Would you restate, exactly as they appear, the lines from the one containing "left eye: (675, 140)" through the end of the data below?

• _AVAILABLE RECORDS_:
==*==
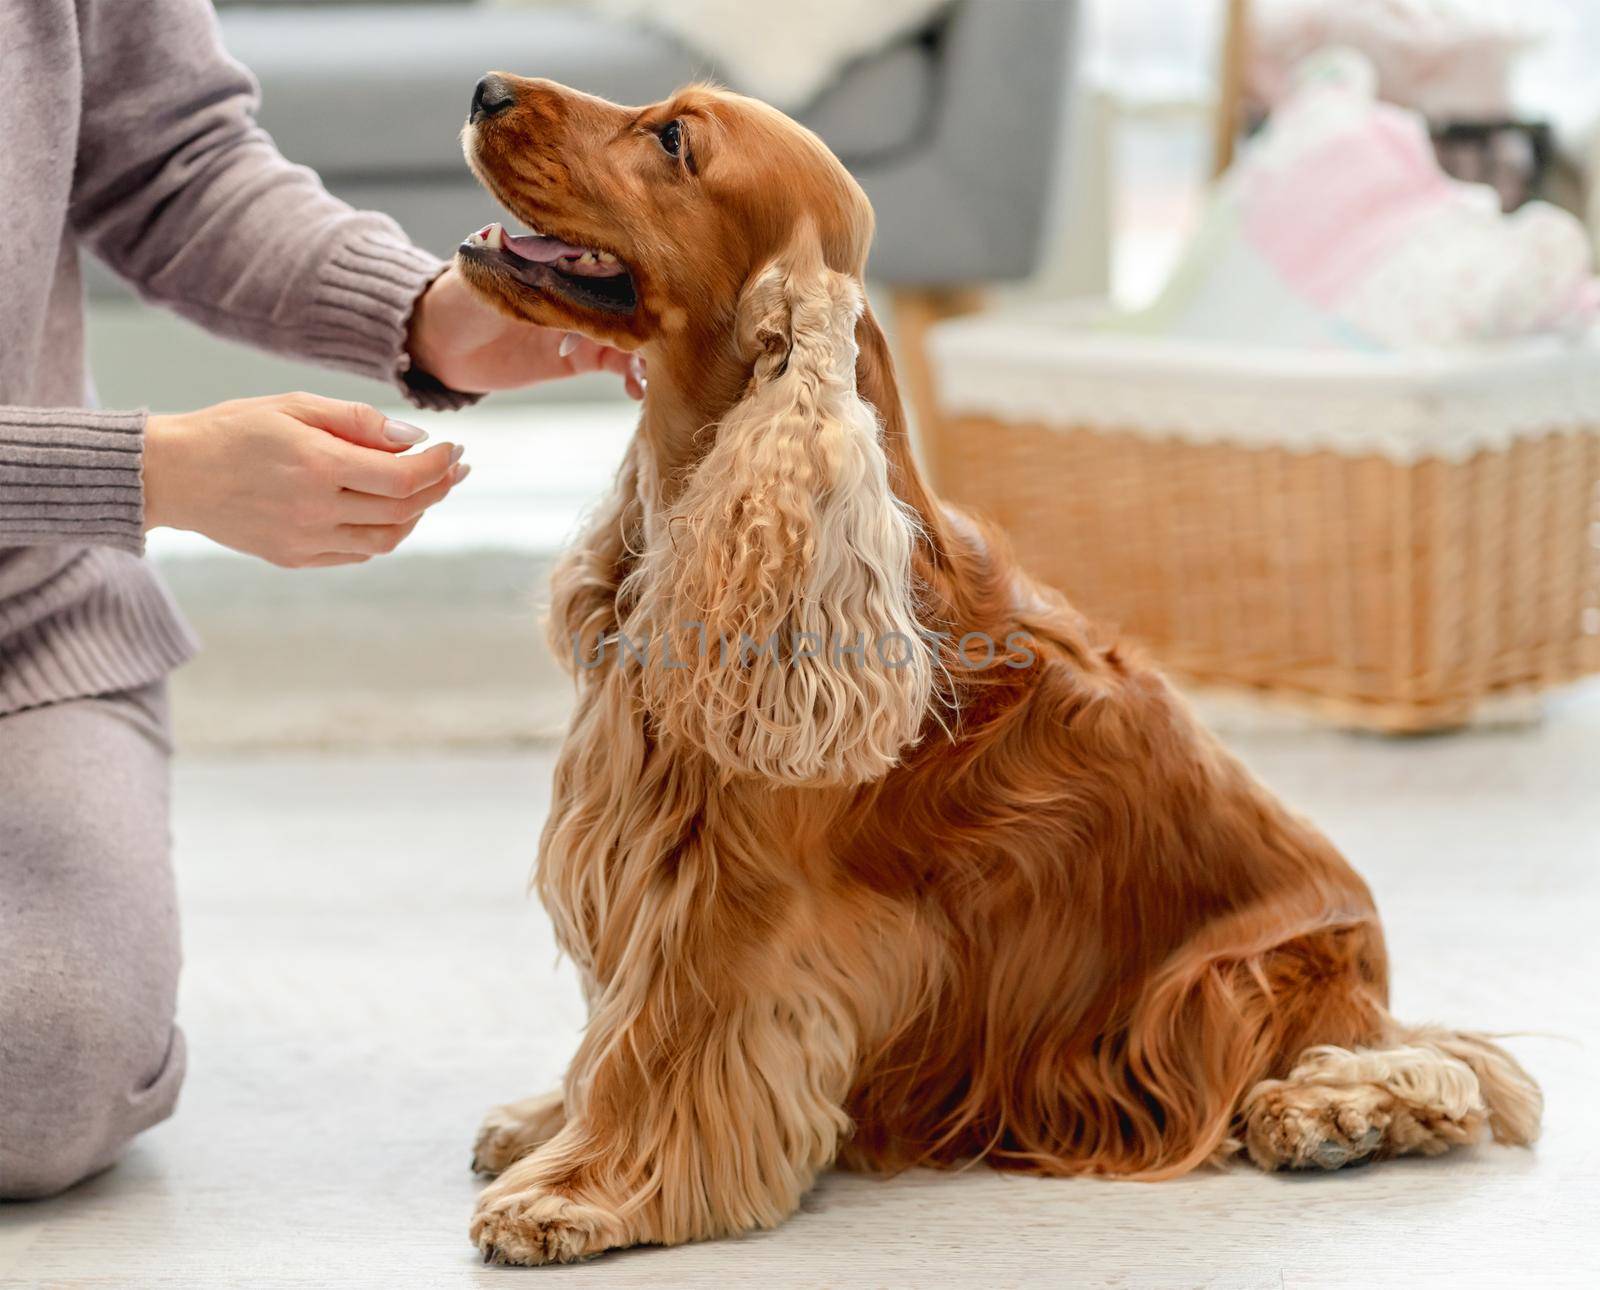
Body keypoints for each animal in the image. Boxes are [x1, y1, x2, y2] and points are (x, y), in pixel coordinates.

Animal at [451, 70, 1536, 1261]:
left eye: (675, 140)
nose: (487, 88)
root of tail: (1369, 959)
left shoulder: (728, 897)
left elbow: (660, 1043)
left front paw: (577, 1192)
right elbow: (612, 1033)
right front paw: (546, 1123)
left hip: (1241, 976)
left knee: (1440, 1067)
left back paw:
==*==
• _COMPLETED TASK_:
left eye: (675, 140)
nose: (487, 88)
root of tail: (1369, 959)
left shoulder: (728, 897)
left elbow: (660, 1043)
left front paw: (577, 1192)
right elbow: (612, 1033)
right front paw: (546, 1123)
left hip: (1241, 976)
left knee: (1440, 1067)
left back paw:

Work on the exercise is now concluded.